**RECORDS FOR THE EXERCISE:**
◇ ◇ ◇ ◇ ◇

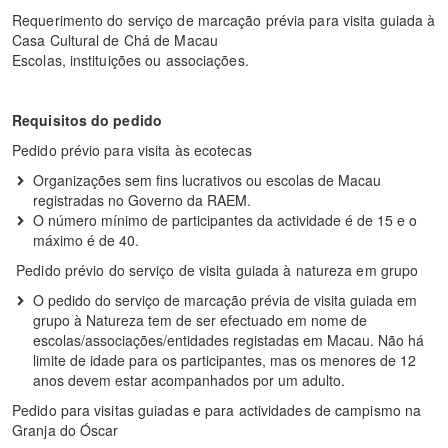
Requerimento do serviço de marcação prévia para visita guiada à
Casa Cultural de Chá de Macau
Escolas, instituições ou associações.
Requisitos do pedido
Pedido prévio para visita às ecotecas
Organizações sem fins lucrativos ou escolas de Macau
registradas no Governo da RAEM.
O número mínimo de participantes da actividade é de 15 e o
máximo é de 40.
Pedido prévio do serviço de visita guiada à natureza em grupo
O pedido do serviço de marcação prévia de visita guiada em
grupo à Natureza tem de ser efectuado em nome de
escolas/associações/entidades registadas em Macau. Não há
limite de idade para os participantes, mas os menores de 12
anos devem estar acompanhados por um adulto.
Pedido para visitas guiadas e para actividades de campismo na
Granja do Óscar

◇ ◇ ◇ ◇ ◇

Provide the lines again, unchanged, from where the data above begins through the line containing "máximo é de 40.", both ends included, omitting pictures and adding nothing.

Requerimento do serviço de marcação prévia para visita guiada à
Casa Cultural de Chá de Macau
Escolas, instituições ou associações.
Requisitos do pedido
Pedido prévio para visita às ecotecas
Organizações sem fins lucrativos ou escolas de Macau
registradas no Governo da RAEM.
O número mínimo de participantes da actividade é de 15 e o
máximo é de 40.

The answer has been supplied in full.